(Beginning of AVAILABLE DATA)

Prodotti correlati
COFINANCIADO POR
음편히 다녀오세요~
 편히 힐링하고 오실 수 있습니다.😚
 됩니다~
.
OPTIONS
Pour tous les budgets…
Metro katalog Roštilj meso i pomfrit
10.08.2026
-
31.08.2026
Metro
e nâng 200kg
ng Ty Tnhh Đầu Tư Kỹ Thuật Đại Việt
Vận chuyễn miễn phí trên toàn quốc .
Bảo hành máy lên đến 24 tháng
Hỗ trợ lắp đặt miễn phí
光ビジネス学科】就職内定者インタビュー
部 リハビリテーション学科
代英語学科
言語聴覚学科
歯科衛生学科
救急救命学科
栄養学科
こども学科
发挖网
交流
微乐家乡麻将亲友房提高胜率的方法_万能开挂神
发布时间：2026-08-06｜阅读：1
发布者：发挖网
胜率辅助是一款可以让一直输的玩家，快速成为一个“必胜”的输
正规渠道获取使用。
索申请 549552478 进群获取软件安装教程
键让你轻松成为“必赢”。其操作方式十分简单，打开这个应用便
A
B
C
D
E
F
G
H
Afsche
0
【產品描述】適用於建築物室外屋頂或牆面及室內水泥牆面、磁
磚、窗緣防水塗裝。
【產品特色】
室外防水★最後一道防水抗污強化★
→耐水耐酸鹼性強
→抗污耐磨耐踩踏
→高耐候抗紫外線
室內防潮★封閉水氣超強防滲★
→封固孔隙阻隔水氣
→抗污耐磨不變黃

(End of AVAILABLE DATA)

◆ TASK GOAL
Return every line of the entries that contains the string "miễn", matching case exactly.

◆ WRITTEN ANSWER
Vận chuyễn miễn phí trên toàn quốc .
Hỗ trợ lắp đặt miễn phí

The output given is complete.